_Task details:_
The output should consist solely of the line containing "System Access Reform,which" and the lines that follow it through the end of the data below.

_Records for this task:_
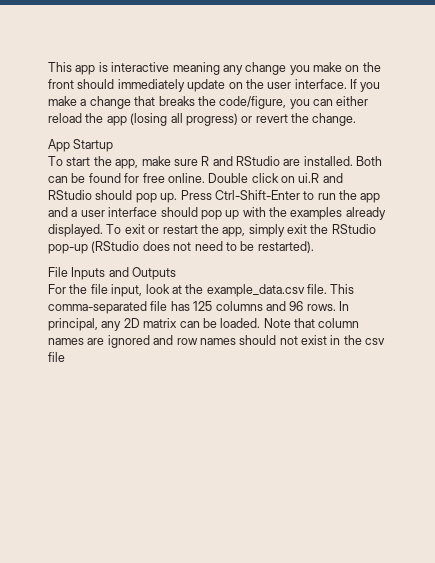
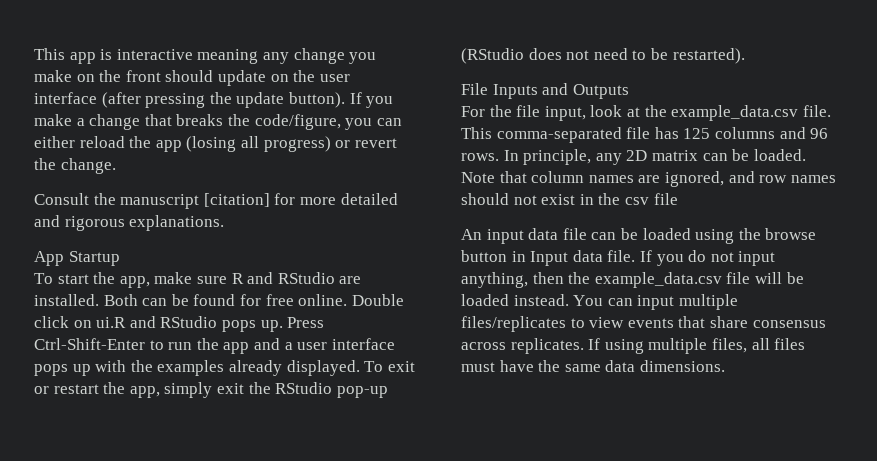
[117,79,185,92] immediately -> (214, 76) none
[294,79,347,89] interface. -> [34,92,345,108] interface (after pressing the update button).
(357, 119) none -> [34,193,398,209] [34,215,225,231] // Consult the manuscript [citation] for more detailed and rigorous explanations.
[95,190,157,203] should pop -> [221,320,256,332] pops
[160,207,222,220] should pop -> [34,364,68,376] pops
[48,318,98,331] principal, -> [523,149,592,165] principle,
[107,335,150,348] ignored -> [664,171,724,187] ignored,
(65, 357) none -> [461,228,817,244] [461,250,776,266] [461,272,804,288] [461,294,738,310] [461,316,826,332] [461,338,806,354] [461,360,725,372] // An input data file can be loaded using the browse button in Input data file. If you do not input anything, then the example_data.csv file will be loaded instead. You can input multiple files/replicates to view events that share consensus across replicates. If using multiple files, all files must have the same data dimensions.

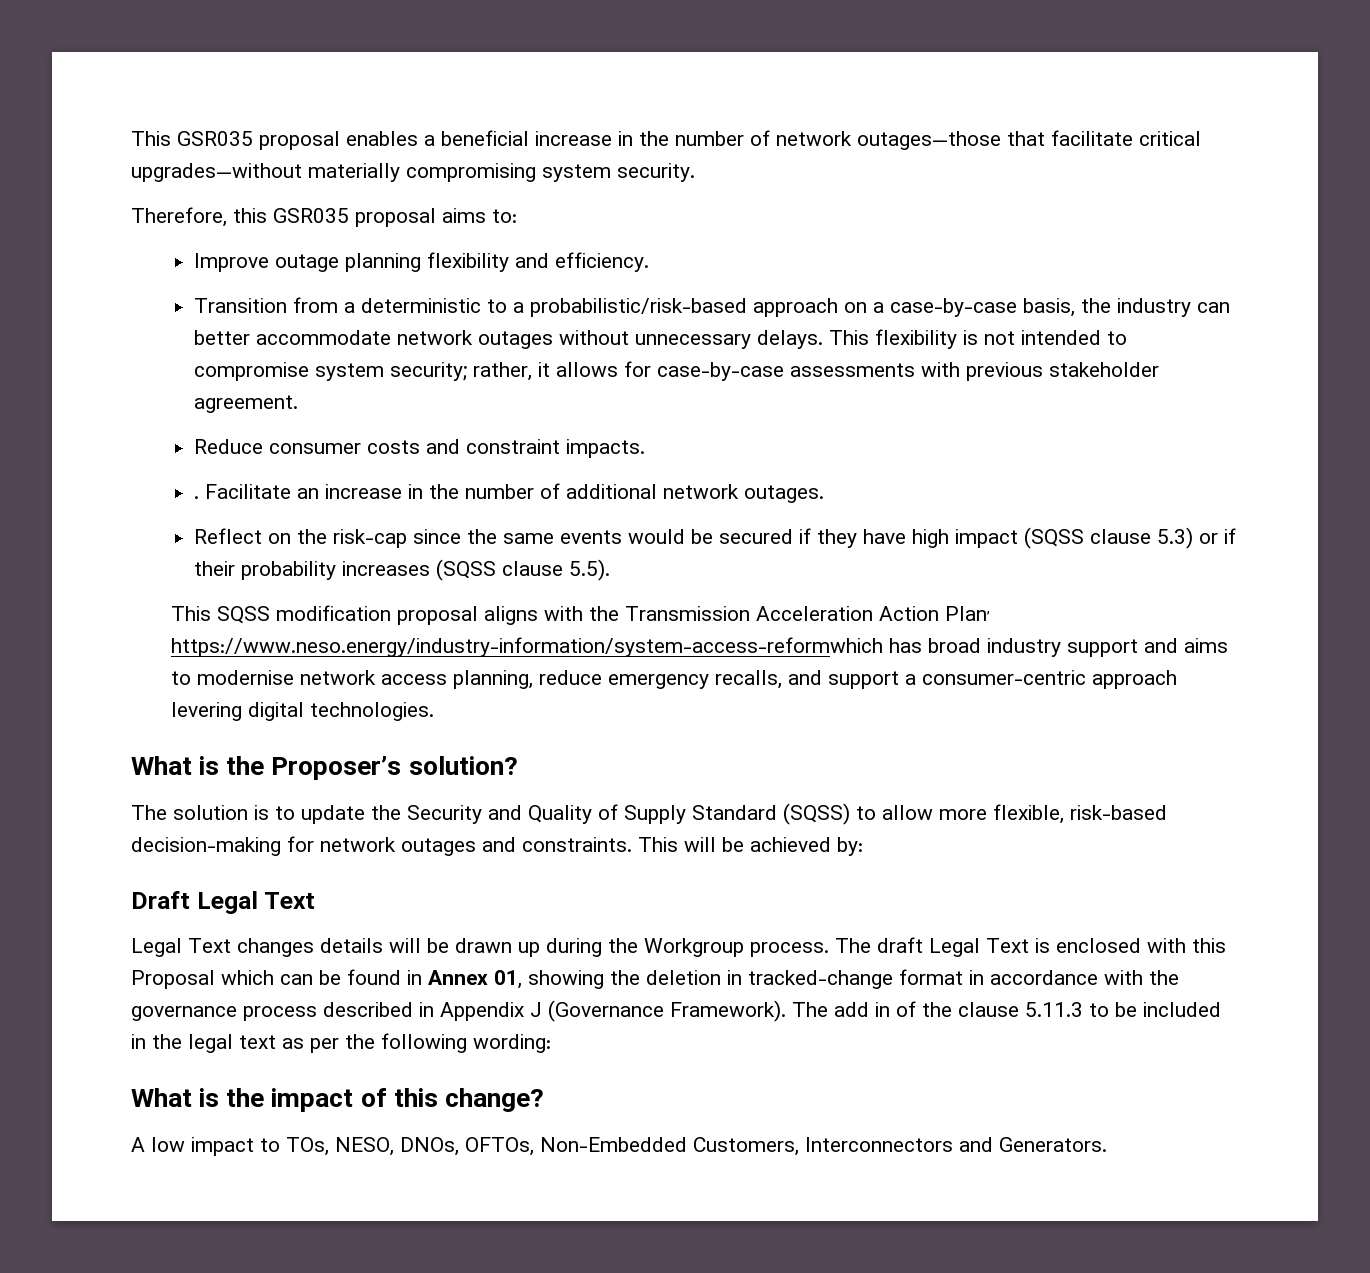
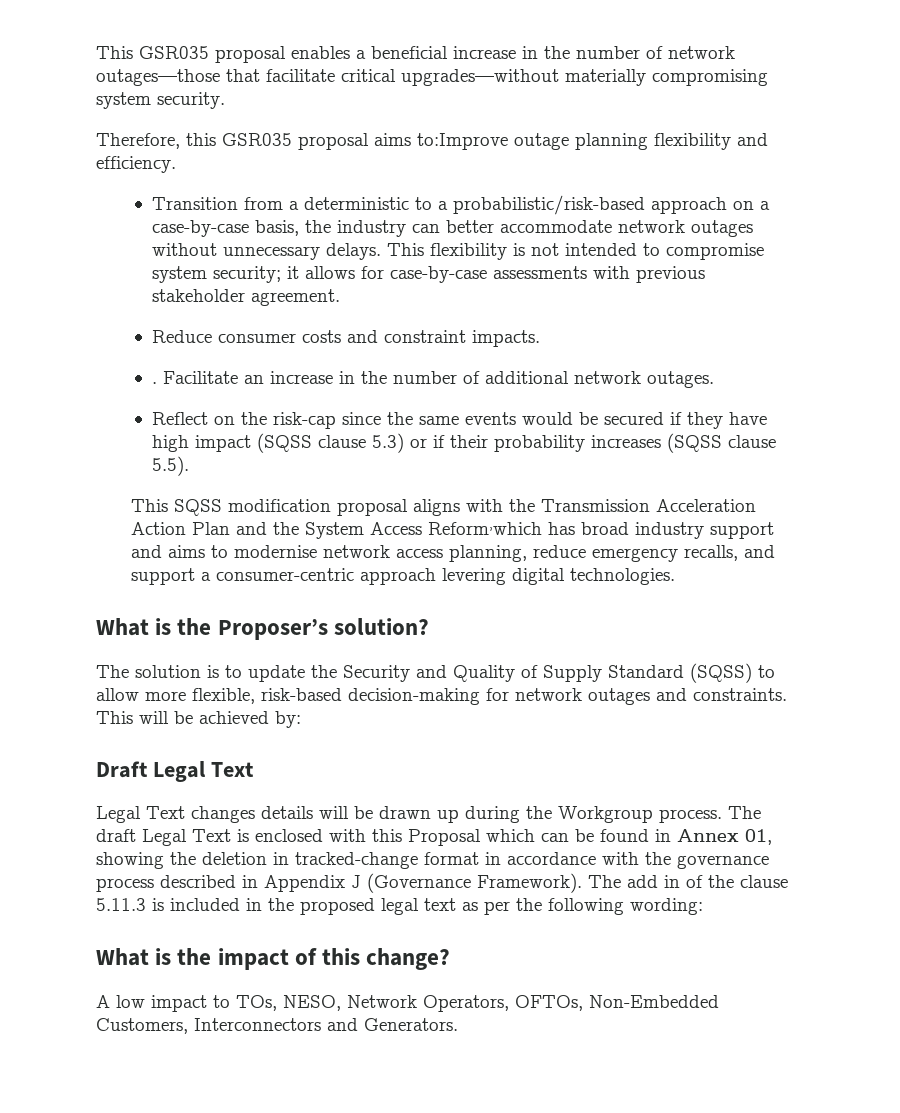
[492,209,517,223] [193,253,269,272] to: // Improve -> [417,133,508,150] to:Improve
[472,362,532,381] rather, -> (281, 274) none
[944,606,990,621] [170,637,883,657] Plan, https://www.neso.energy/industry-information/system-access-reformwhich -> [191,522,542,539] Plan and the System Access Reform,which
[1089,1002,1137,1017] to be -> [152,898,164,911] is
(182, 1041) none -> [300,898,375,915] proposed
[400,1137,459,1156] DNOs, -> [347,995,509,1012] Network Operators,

_Result of this task:_
[944,606,990,621] [170,637,883,657] Plan, https://www.neso.energy/industry-information/system-access-reformwhich -> [191,522,542,539] Plan and the System Access Reform,which
[1089,1002,1137,1017] to be -> [152,898,164,911] is
(182, 1041) none -> [300,898,375,915] proposed
[400,1137,459,1156] DNOs, -> [347,995,509,1012] Network Operators,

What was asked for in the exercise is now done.